━━━━━ Records supplied ━━━━━
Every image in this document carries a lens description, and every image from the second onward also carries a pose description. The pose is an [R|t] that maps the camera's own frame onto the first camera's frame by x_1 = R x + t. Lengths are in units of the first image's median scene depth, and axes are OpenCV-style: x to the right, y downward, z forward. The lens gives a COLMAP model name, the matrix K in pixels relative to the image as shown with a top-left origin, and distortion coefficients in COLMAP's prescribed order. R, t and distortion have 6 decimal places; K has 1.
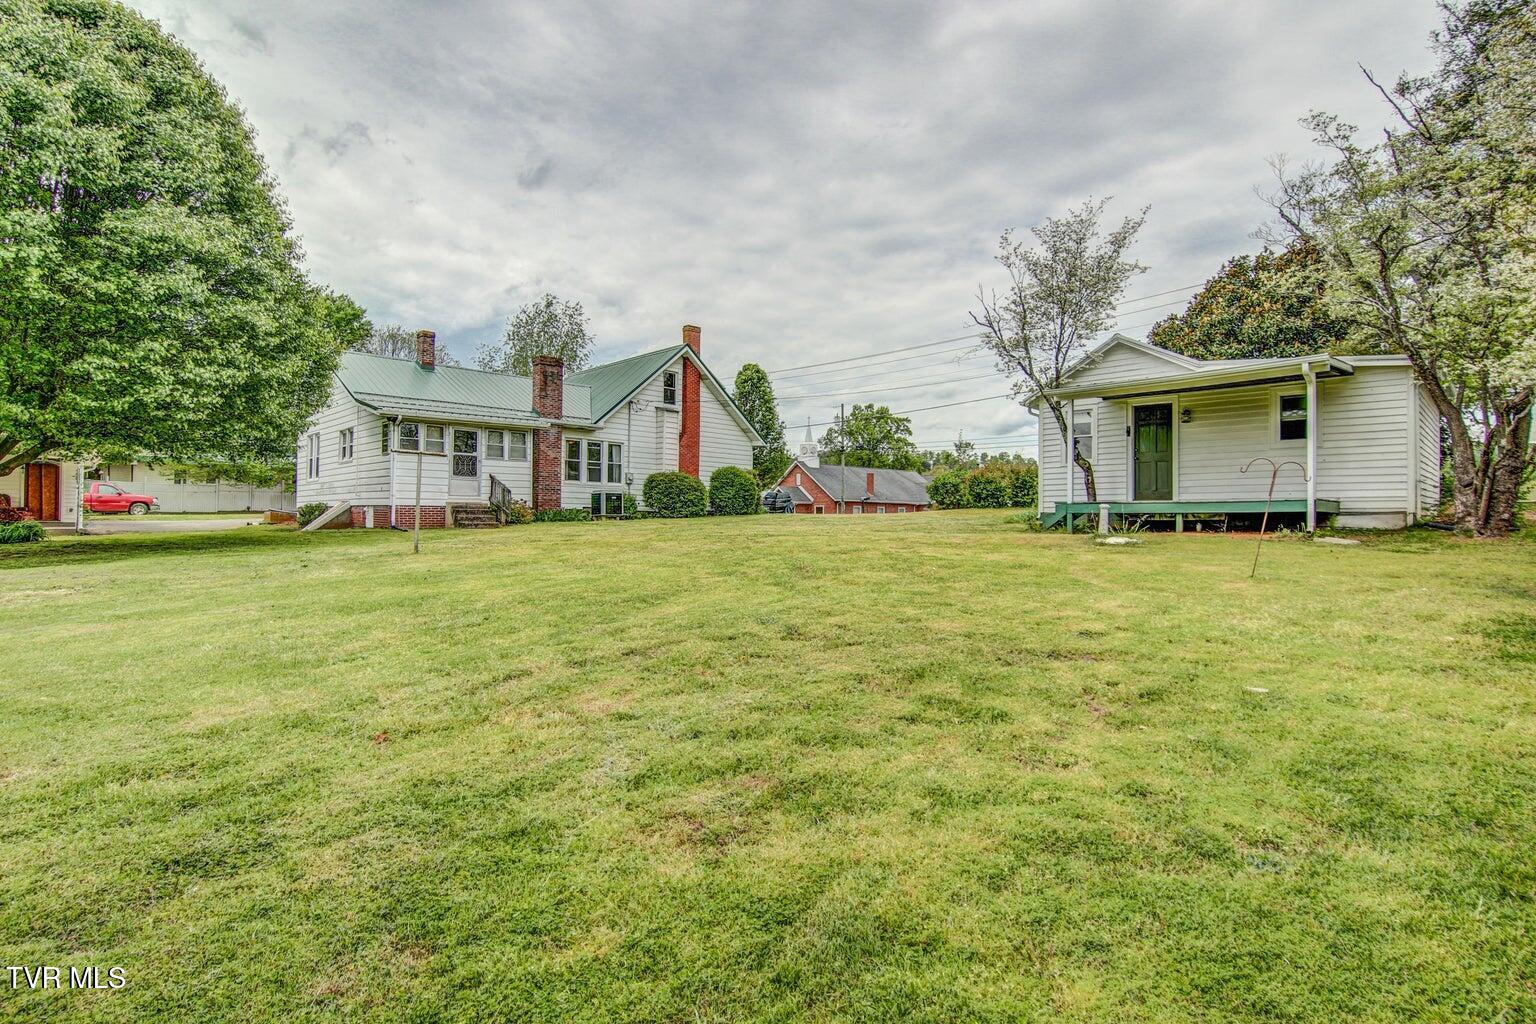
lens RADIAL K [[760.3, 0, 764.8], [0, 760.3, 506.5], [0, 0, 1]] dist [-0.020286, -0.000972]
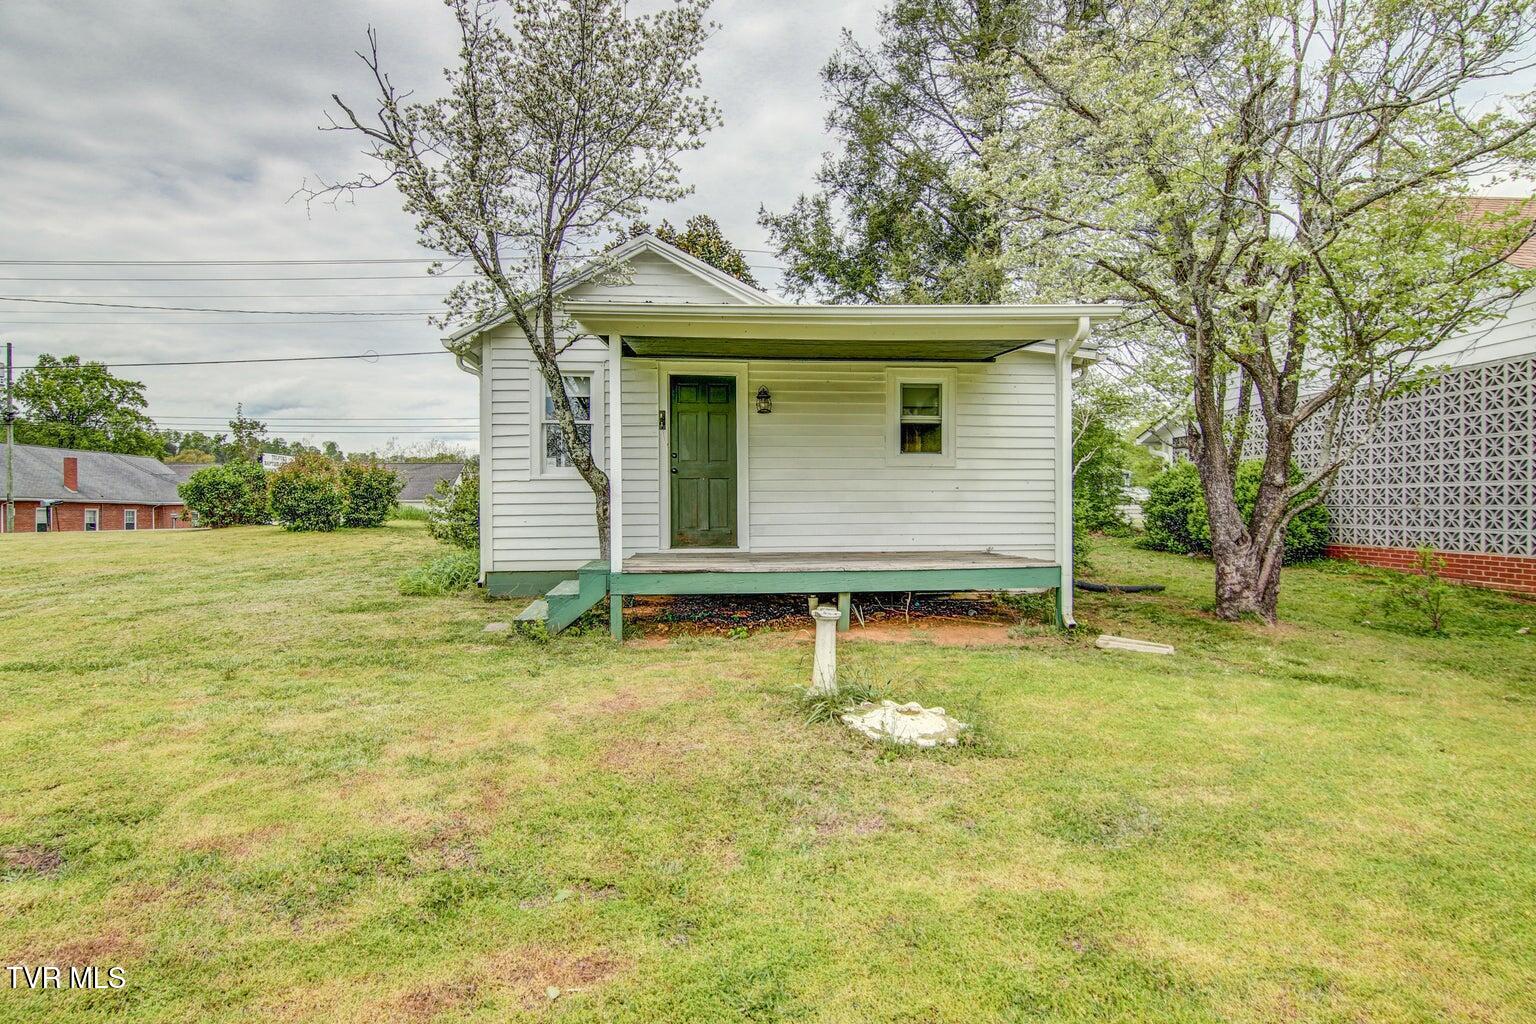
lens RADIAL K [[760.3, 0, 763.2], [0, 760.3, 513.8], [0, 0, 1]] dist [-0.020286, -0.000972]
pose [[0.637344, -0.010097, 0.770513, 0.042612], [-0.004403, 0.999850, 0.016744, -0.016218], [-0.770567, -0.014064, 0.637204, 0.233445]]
━━━━━
━━━━━ Records supplied ━━━━━
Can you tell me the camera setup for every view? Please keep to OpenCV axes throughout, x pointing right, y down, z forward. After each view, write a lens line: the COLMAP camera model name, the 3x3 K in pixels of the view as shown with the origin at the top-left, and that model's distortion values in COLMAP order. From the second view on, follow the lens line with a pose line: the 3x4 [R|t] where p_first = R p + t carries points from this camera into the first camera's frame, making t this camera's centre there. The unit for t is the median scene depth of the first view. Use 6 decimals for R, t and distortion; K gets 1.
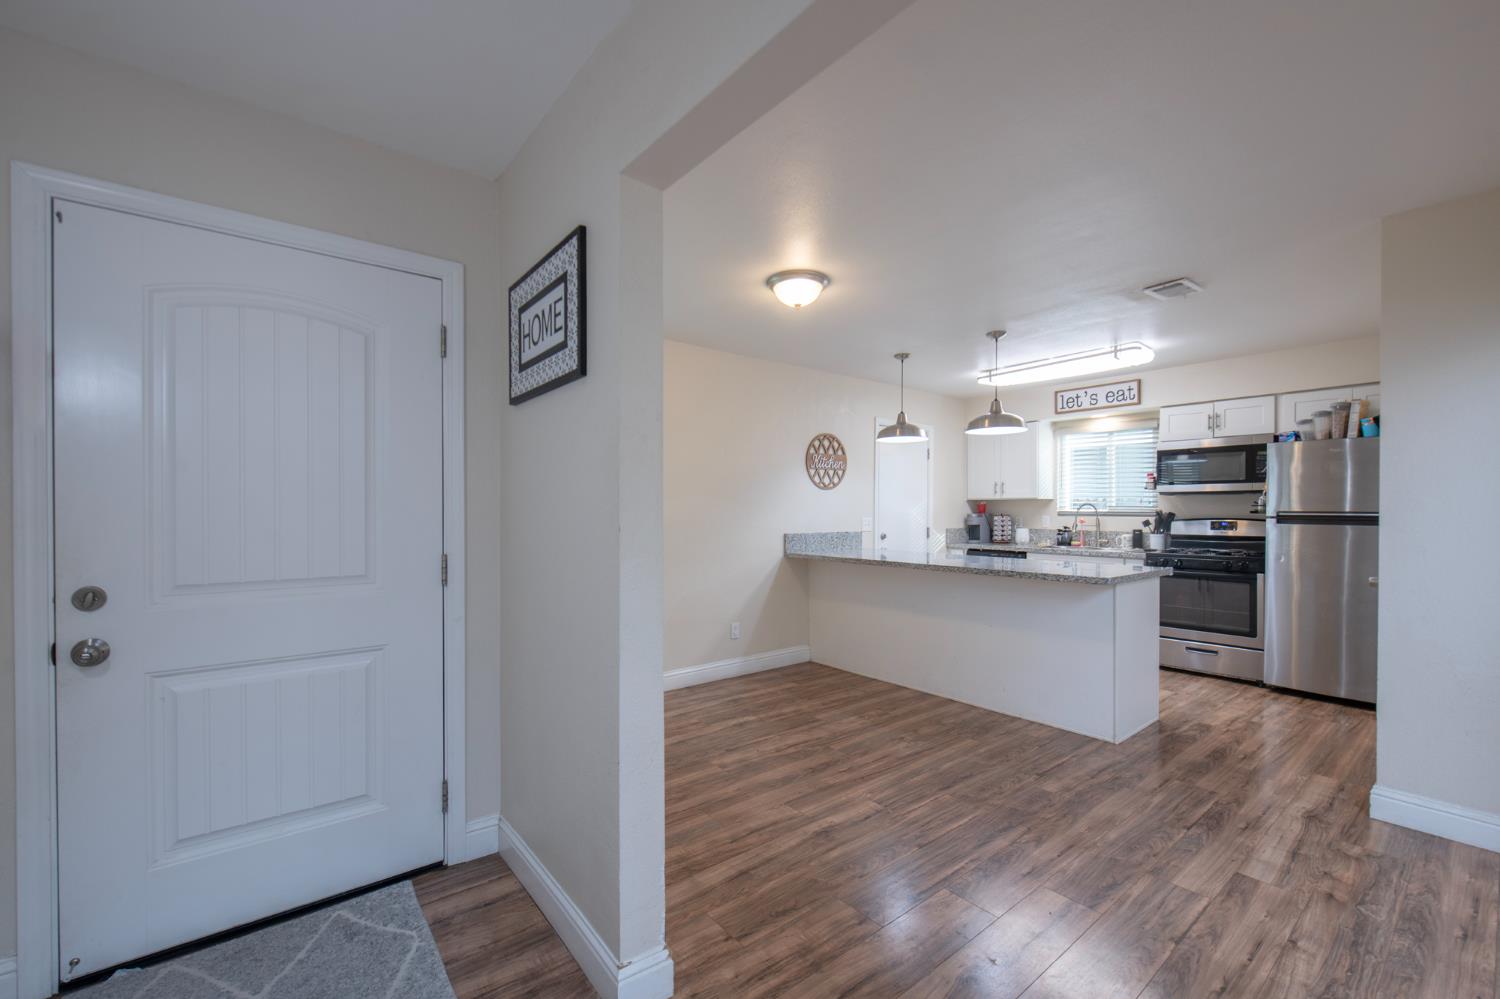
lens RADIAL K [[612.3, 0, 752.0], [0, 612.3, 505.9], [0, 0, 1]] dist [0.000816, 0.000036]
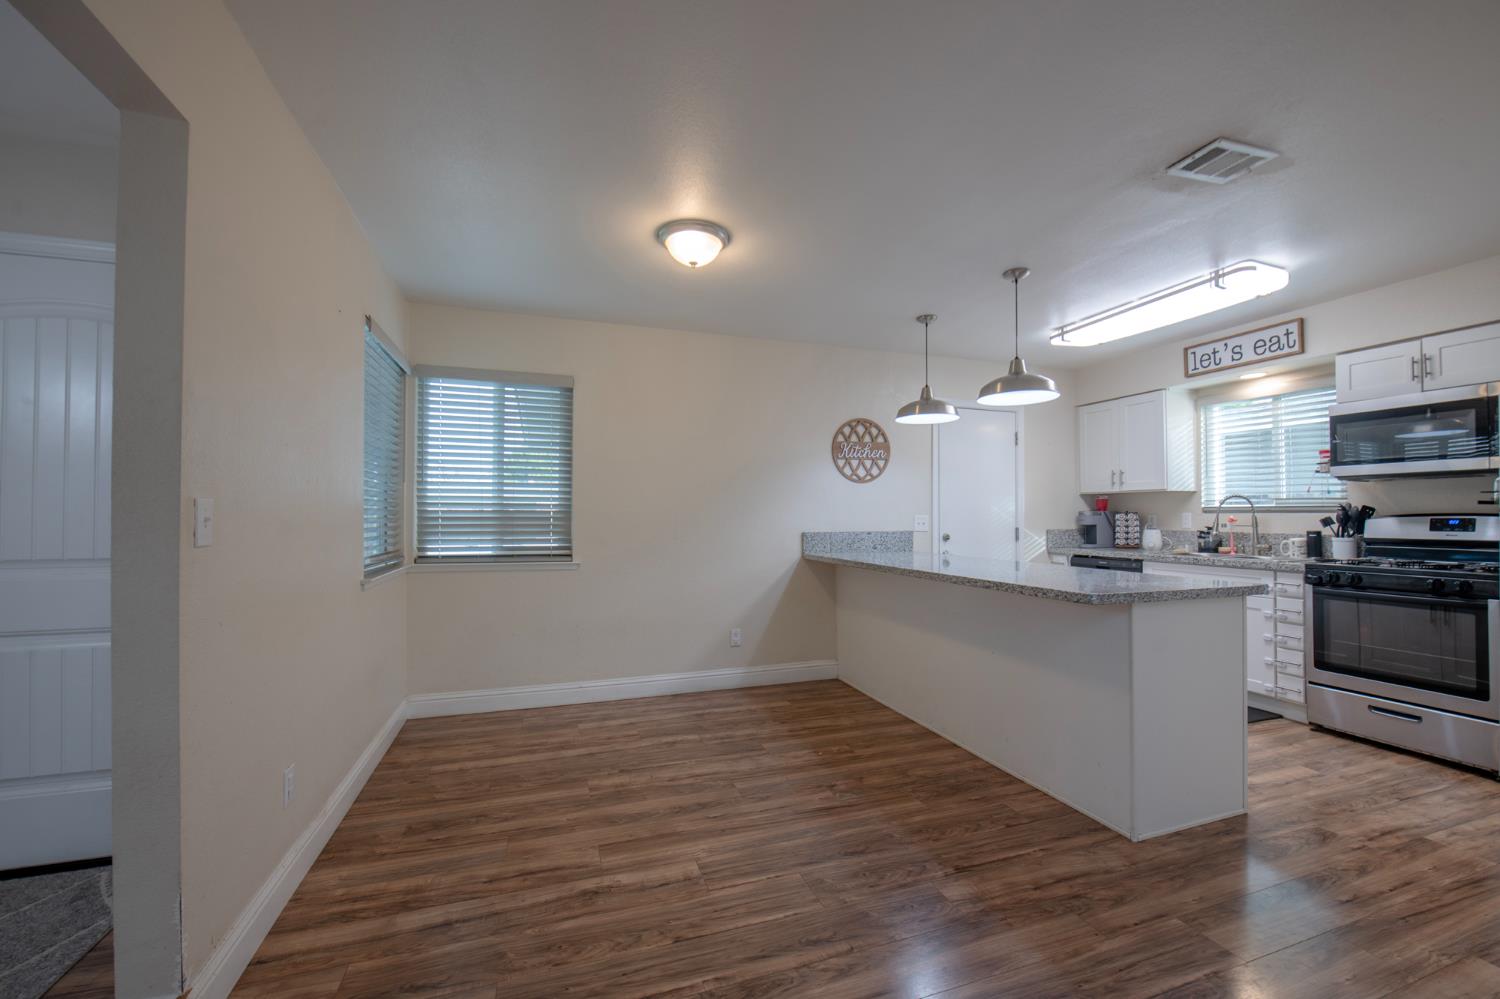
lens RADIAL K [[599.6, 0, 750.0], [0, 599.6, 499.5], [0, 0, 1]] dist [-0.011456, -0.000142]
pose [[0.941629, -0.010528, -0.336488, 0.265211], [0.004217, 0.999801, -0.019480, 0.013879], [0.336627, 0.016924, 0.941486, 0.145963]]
━━━━━
━━━━━ Records supplied ━━━━━
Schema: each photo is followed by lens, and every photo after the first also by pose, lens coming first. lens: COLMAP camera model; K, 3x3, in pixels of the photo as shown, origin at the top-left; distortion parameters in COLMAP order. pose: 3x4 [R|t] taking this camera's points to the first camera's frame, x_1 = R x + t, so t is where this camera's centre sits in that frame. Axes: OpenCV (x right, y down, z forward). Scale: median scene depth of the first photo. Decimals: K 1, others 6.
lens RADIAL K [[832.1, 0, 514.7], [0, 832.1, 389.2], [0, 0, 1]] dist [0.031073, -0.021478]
━━━━━
Exercise description: Quote verbatim the records starting with the line that contains "Schema: each photo" and continuing through the line that contains "dist [0.031073, -0.021478]", including both of those lines and nothing more.

Reply to the exercise:
Schema: each photo is followed by lens, and every photo after the first also by pose, lens coming first. lens: COLMAP camera model; K, 3x3, in pixels of the photo as shown, origin at the top-left; distortion parameters in COLMAP order. pose: 3x4 [R|t] taking this camera's points to the first camera's frame, x_1 = R x + t, so t is where this camera's centre sits in that frame. Axes: OpenCV (x right, y down, z forward). Scale: median scene depth of the first photo. Decimals: K 1, others 6.
lens RADIAL K [[832.1, 0, 514.7], [0, 832.1, 389.2], [0, 0, 1]] dist [0.031073, -0.021478]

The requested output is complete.